Goal of the exercise - Continue the blog post on teaching poems of Irish nationhood, picking up right after its final sentence.
══ Text section ══
Appropriately enough insofar as I'm writing this in Dublin, I'd like to continue my series of short blogs on last term's teaching by turning to poems of Irish nationhood. Engaging early Yeats and the poetry of Young Ireland as one week on a nineteenth-century 'British' literature survey module, in a university in south-west England predominantly attended by English-born students, obviously looks very different to how it might in Trinity College Dublin: or indeed an institution once home to two of the lecturers on this module, Maynooth. Not least, I'm no expert in the critical field surrounding it. Yet it led to vibrant seminars, and I'd like to point to one discussion about Yeats' 'To Ireland in the Coming Times', Davis's 'A Nation Once Again' (1845), and Mangan's 'To my Native Land' (1832).

An intriguing way of organising the three texts was suggested by one small group, who claimed that whilst Davis and Mangan's ideas of Ireland were locked into a binary, a binary emergent from historical struggle and defined ultimately by Britain, Yeats' concept of the nation attempted to define Ireland from itself: or, at least, from some deeper image or reserve of itself. This has the admirable benefit of clarity. Two poems operate within a binary of mutual definition; one strives to release itself from such a binary. I think that we would have to advance carefully - Yeats' own imaging of Irishness is not entirely untainted by romanticised depictions equally circulated by the oppressor; Yeats' own Protestant background is awkwardly hyphenated and has led to revisionist critique - but I think there is certainly something in it.
═══
══ Dataset records ══
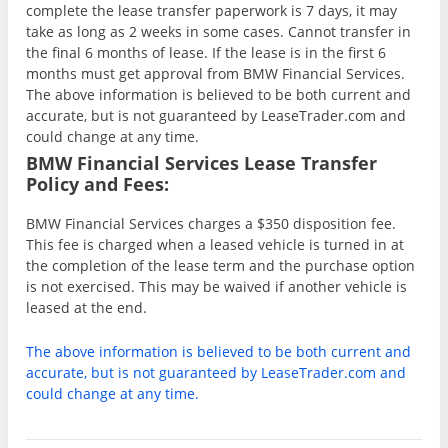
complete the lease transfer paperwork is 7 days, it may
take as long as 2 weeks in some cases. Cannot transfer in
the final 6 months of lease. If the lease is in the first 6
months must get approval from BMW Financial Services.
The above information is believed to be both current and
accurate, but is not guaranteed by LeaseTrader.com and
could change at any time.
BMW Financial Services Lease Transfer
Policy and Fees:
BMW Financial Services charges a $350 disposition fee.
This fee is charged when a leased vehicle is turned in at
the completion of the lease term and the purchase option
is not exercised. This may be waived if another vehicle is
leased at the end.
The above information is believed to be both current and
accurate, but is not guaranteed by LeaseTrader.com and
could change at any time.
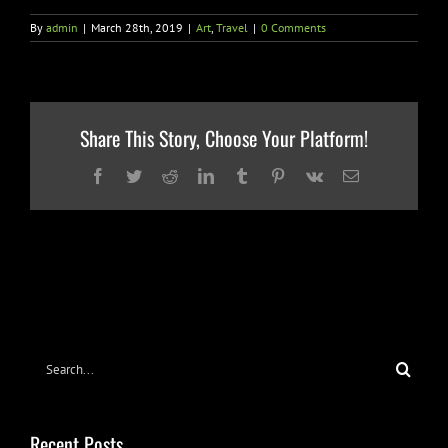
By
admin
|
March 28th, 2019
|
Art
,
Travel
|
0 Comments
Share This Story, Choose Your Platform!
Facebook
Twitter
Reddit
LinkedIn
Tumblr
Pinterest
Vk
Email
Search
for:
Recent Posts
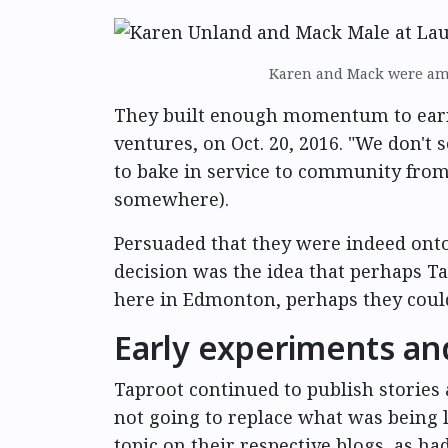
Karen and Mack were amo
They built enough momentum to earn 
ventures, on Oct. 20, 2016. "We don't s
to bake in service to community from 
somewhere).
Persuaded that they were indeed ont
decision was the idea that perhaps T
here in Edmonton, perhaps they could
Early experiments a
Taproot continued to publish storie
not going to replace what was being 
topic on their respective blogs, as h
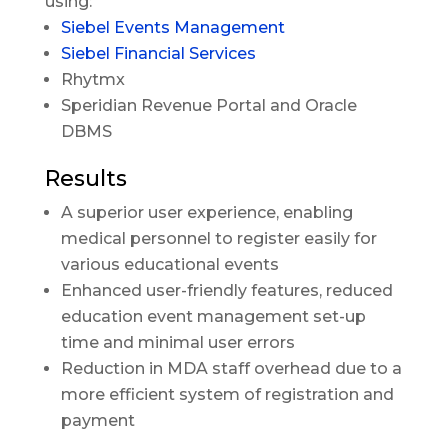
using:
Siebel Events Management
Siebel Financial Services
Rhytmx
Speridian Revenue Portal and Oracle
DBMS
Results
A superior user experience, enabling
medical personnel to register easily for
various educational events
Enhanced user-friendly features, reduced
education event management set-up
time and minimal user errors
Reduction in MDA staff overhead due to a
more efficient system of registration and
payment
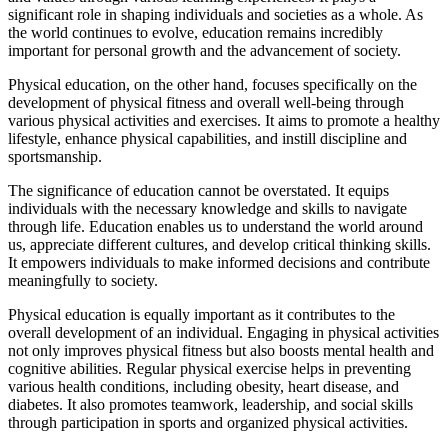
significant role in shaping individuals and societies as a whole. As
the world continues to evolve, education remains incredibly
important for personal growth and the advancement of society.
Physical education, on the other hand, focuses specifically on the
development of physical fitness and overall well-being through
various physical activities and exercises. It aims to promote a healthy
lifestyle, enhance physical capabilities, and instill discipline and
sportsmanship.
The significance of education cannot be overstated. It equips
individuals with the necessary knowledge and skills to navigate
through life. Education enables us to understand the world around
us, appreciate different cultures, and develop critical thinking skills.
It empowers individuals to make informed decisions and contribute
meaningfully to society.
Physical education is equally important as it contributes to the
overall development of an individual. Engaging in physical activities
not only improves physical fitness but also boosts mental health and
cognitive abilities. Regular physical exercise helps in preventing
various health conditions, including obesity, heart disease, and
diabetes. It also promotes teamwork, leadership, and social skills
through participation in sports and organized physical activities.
═══
Exercise result -
The problem that all of the poems face, and which is foregrounded in their very titles, is the question of nationhood: or, rather, the absence of nationhood. How to write about, or to, something that the colonial condition has abolished in the present moment? How to write historically, when living through a painfully prolonged duration of shattered history? Indeed, of course, negotiating this set of problems is one reason why this verse exists at all: whilst all nations, as Benedict Anderson would remind us, are imagined communities, when political, demographic and geographical community are subject to force, then literature has a crucial role to evoke what is materially absent.

However, following the students' model, the lyrics of Mangan and Davis seem to find themselves somewhat paralysed by the moment of historical struggle which can only evoke 'Ireland' as its own absence. The colonial relation with Britain is one which both defines it as nation, but in the same movement negates it as nation. The idea of Ireland becomes one essentially articulated through another nation's acts of historical violence. For Davis, Ireland is in fetters, 'long a province' (l.7); for Mangan, more gothically, it is simply a site of dishonour and now a barely speakable 'thing thou art' (l.23). It's a paradox of colonial identity writ large: the struggle for self-definition must begin from the point that you don't have a self to define, and are defined as the colonial power's 'other'.

Both these poems hence have temporalities which are suspended between an elegiac past and a unrealised future (something which also came through clearly in seminar discussion). As, I think, correctly argued by other students, Mangan's is the darkest: it evokes a ruined, desolated nation and whilst invocations repeatedly stir the nation to 'arise, arise, shake off thy dreams' (l.1, passim), the poem is haunted by the idea that Ireland shall basically vanish from historical process and 'linger as thou lingerest now' (l.54). Davis attempts to find fragments of history - Greek liberty, Hebraic exile, and in other poems Ireland's own Celtic past - to which he can connect Ireland's dislocated present, and render, as the title makes clear, a renewal of nationhood, translating from province to polity. Yet, even here he struggles with the contradiction that whilst he has come of age as a man, the country he yearns for has not.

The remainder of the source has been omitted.